Muspidauan
|
PEKANBARU (CAKAPLAH) - Emrizal, bendahara proyek penelitian 2011-2012 di Universitas Islam Riau (UIR), diperiksa di Kejaksaan Tinggi (Kejati) Riau terkait kasus dugaan korupsi dana hibah dari Pemerintah Provinsi Riau.
Emrizal yang terjerat kasus serupa jadi saksi untuk tersangka Abdullah Sulaiman, mantan Pembantu Rektor IV UIR.
Emrizal datang ke Kantor Kejati Riau, eks Gedung ISC Pekanbaru, Jalan Arifin Achmad Pekanbaru, Kamis (19/9/2019) sekitar pukul 09.10 WIB. Dia langsung menuju ruang penyidik Pidana Khusus.
Pemeriksaan terhadap dosen Fakultas Ilmu Sosial dan Politik di UIR berlangsung hingga sore hari.
"Hari ini dipanggil E, diperiksa sebagai saksi dalam perkara dugaan penyimpangan dana hibah tahun anggaran 2011-2012," ujar Kasi Penkum dan Humas Kejati Riau, Muspidauan.
Muspidauan mengatakan, keterangan Emrizal selaku bendahara penelitian 2011-2012 sangat dibutuhkan penyidik untuk melengkapi berkas tersangka Abdullah Sulaiman. "Banyak keterangan dari saksi yang dibutuhkan penyidik," kata Muspidauan.
Dalam perkara dana perkara dana hibah yang merugikan negara Rp 1,5 miliar ini, Emrizal juga jadi tersangka bersama Said Fhazli selaku Sekretaris Panitia yang juga menjabat Direktur CV Global Energy Enterprise (GEE). Keduanya sudah divonis masing-masing 4 tahun penjara pada 2016 silam.

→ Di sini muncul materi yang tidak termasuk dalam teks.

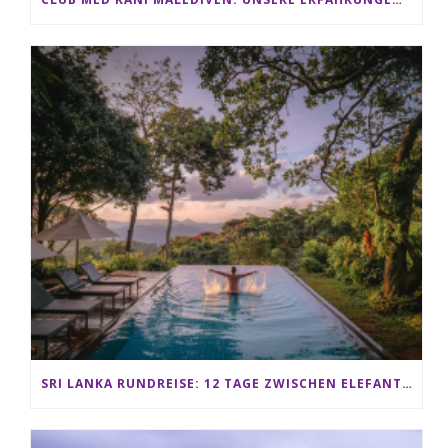
SRI LANKA RUNDREISE: 12 TAGE ZWISCHEN ELEFANTEN, TEEPLANTAGEN & STRAND ALS FAMILIE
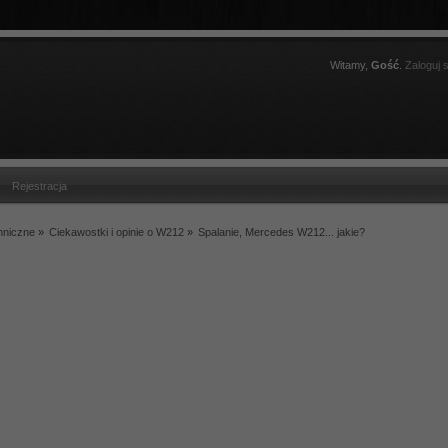
Witamy,
Gość
.
Zaloguj s
Rejestracja
hniczne
»
Ciekawostki i opinie o W212
»
Spalanie, Mercedes W212... jakie?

Korupsi bantuan dana hibah tahun 2011 hingga 2012 terjadi ketika pihak UIR mengadakan penilitian bersama Institut Alam dan Tamandun Melayu Universitas Kebangsaan Malaysia (UKM).
Lantaran tidak memiliki dana, UIR kemudian mengajukan bantuan dana ke Pemprov Riau dan mendapat dana Rp2,8 miliar yang bersumber dari APBD Provinsi Riau tahun 2011-2012. Penelitian itu dilaksanakan dan berjalan dengan lancar.

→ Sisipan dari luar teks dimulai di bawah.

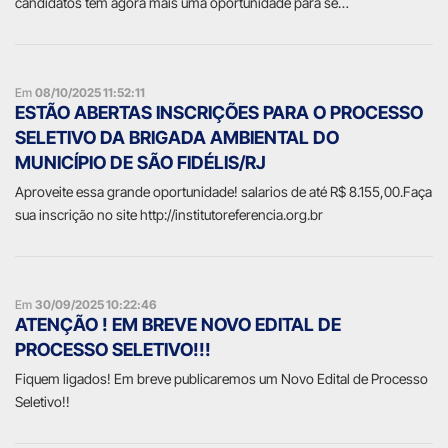
candidatos tem agora mais uma oportunidade para se…
Em
08/10/2025 11:52:11
ESTÃO ABERTAS INSCRIÇÕES PARA O PROCESSO
SELETIVO DA BRIGADA AMBIENTAL DO
MUNICÍPIO DE SÃO FIDÉLIS/RJ
Aproveite essa grande oportunidade! salarios de até R$ 8.155,00.Faça
sua inscrição no site http://institutoreferencia.org.br
Em
30/09/2025 10:22:46
ATENÇÃO ! EM BREVE NOVO EDITAL DE
PROCESSO SELETIVO!!!
Fiquem ligados! Em breve publicaremos um Novo Edital de Processo
Seletivo!!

Dalam laporannya, terjadi penyimpangan bantuan dana tersebut. Ditemukan beberapa item penelitian yang sengaja di-mark up. Emrizal dan Said Fhazli, membuat laporan dan bukti pertanggungjawaban fiktif atas kegiatan yang direncanakan.
Emrizal mencairkan anggaran dan meminta terdakwa Said Fhazli membuat laporan pertanggungjawaban (LPj) kegiatan dengan mencari bukti-bukti penggunaan kegiatan, seolah-olah kegiatan telah dilaksanakan. Hasil audit Badan Pengawas Keuangan dan Pembangunan (BPKP) Perwakilan Riau ditemukan kerugian negara Rp1,5 miliar.
Perkara ini kemudian dilanjutkan kembali oleh Kejati Riau pada awal 2019. Setelah melalui penyelidikan dan penyidikan, akhirnya penyidik menetapkan Abdullah Sulaiman sebagai tersangka baru pada akhir Juni 2019.
Pada persidangan terhadap Emrizal dan Said Fhazli, terungkap Abdullah Sulaiman pernah memalsukan tanda tangan Zulhayati Lubis alias Atiek selaku General Manager (GM) Hotel Pangeran Pekanbaru dalam kwitansi nomor kas 1 April 2012, senilai Rp 16.585.000.
Munculnya nama Hotel Pangeran dalam perkara itu bermula dari perjanjian antara pihak panitia penelitian UIR dengan Universitas Kebangsaan Malaysia (UKM). Atas hal itu, Abdullah Sulaiman mengakuinya dan menyampaikan permintaan maaf yang tertuang dalam surat pernyataan yang diteken Abdullah Sulaiman, tertanggal 29 November 2013.
Dalam kontrak pertama, dinyatakan kalau pihak Hotel Pangeran akan menyiapkan kamar dan sejumlah akomodasi lainnya untuk keperluan penelian senilai, selama 2 hari dan menginap selama 3 malam senilai Rp 16.585.000.
Beberapa hari berselang, Abdullah Sulaiman selaku ketua tim penelitian mendatangani Sales Manager Hotel Pangeran Lidya. Saat itu, Abdullah Sulaiman menyatakan adanya revisi kegiatan, di mana acaranya yang akan digelar itu, hanya satu hari dan menginap selama tiga malam. Dari kontrak pertama dengan revisi perjanjian terdapat selisih biaya sekitar Rp4 jutaan.
Belakangan diketahui, kalau Abdullah Sulaiman tetap memasukkan angka Rp16.585.000 di dalam laporan pertanggungjawaban (LPJ) kegiatan. Buktinya, kwitansi yang ditandatangani Atiek Lubis dipalsukannya.